Excerpt —
Postby bagua7 » Aug 21st, '11, 07:51

Updating this thread with a great introductory article to the topic of discussion I found online:

"While the Chinese ceramic artisans stumbled on the discoveries of the well-known kaolin clay and glazing about 2000 years ago, the discovery of Zisha clay about 500 years ago is the third most important factor in Chinese ceramic history and is virtually unknown to the world today.

The drinking of tea became very popular in the Tang and Song dynasties, people started to drink tea on a daily basis. However, it is very important to note that the idea of “teapot” did not come in existence until the mid–16th century. It may even be said that the earliest actual teapot was made of the special and unglazed clay called Zisha in the mid–16th century. The specialist in Zisha teapots Dr. K. S. Lo correctly pointed out in his epic work the Stone Wares of Yixing, from the Ming Period to the Present Day:

We know that, as far as the Tang dynasty, tea leaves were made either into bricks or into round slabs known as ‘dragon rounds.’ The tea-maker first ground the leaves into small particles and then boiled them in a cauldron; the liquid was then scooped up and served in a bowl. Later, during the Song dynasty, the leaves were first ground into a very fine powder. To prepare tea for the table, the maker first boiled water in a kettle, then scooped out a small amount of powder and placed it in a bowl; after adding boiling water, he stirred the powder vigorously with a bamboo brush and finally served the tea. Hence, during the Tang and Song dynasties the making of tea required no teapots, and only tea bowls were used. (Lo, 18)

The ceramic ewers, or jars that have spouts and handles were “ewers” for wine, cooking oil, and water, not “teapots” before the Ming dynasty. It was the early Ming imperial regulation to change the tea production that brought about the idea of “teapots” we are familiar with today. The Sinologist Victor H. Mair writes in his recent book the True History of Tea:

The new trend of infusing loose-leaf tea also gave rise to the utensil that has come to embody the human cult of the Camillia sinensis plant—the teapot. Ever since the Ming, the most famous Chinese teapots have been made with a porous clay known as zisha, purple sand, found in Yixing just west of Lake Tai. Yixing teapots are prized for their ability to retain heat, store the aroma from every infusion, and maintain the freshness of the tealeaves during lengthy tea parties. Lovingly nursed by connoisseurs, they grow lustrous and beautiful with age. (Mair, 111)

Instructions for the task — Condense the paragraph in the Zisha teapot post above that begins "We know that, as far as the Tang dynasty" into a short list, keeping its main facts.

Data under study —
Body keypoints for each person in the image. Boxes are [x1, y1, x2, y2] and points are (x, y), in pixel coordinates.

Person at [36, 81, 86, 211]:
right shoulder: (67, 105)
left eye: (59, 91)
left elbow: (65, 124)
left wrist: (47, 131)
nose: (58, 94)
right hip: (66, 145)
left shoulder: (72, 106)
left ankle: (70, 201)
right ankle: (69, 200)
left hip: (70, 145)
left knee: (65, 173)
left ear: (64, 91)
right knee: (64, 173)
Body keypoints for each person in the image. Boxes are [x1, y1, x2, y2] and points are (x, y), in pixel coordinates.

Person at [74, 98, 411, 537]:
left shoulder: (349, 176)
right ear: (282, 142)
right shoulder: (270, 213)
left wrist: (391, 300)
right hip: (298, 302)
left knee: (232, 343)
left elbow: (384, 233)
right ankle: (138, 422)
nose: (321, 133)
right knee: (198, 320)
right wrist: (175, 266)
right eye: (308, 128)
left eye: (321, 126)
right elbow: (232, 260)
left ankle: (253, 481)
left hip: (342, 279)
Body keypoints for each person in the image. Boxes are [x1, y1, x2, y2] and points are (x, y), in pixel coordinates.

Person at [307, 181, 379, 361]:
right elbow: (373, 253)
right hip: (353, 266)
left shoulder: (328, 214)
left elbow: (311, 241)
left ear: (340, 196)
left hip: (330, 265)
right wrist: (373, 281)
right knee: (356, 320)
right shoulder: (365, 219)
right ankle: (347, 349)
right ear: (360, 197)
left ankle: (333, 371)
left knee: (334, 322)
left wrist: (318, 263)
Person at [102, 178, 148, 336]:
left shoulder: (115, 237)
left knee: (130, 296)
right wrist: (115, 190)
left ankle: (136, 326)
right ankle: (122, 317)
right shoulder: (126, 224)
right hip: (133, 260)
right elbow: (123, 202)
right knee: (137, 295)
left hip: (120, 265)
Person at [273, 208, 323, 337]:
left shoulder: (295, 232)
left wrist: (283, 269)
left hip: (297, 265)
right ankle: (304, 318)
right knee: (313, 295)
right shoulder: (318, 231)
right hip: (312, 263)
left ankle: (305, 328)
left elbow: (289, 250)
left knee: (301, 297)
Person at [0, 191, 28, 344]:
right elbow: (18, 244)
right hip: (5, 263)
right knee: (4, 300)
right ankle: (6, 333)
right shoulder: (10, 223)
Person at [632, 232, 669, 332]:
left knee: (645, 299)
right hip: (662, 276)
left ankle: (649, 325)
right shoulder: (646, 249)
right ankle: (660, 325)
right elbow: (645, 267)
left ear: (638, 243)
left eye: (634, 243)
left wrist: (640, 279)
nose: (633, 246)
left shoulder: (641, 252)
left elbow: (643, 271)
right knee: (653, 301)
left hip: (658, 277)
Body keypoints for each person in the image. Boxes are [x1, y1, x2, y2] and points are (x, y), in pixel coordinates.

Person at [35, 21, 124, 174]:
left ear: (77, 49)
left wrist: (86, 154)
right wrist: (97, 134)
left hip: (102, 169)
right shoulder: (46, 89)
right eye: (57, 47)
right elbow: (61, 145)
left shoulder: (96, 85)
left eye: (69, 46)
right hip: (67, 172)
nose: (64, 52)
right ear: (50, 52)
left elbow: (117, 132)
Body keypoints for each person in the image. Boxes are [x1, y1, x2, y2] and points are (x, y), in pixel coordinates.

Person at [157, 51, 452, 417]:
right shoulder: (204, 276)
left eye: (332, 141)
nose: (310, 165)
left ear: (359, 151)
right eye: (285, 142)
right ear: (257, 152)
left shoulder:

Output of the task —
- In the Tang dynasty, tea leaves were made into bricks or into round slabs called "dragon rounds."
- Tang tea-makers ground the leaves into small particles, boiled them in a cauldron, and served the scooped-up liquid in a bowl.
- In the Song dynasty, the leaves were ground into a very fine powder.
- Song tea-makers put a small amount of powder in a bowl, added boiling water from a kettle, stirred it vigorously with a bamboo brush, and served it.
- Making tea in both dynasties required no teapots, only tea bowls.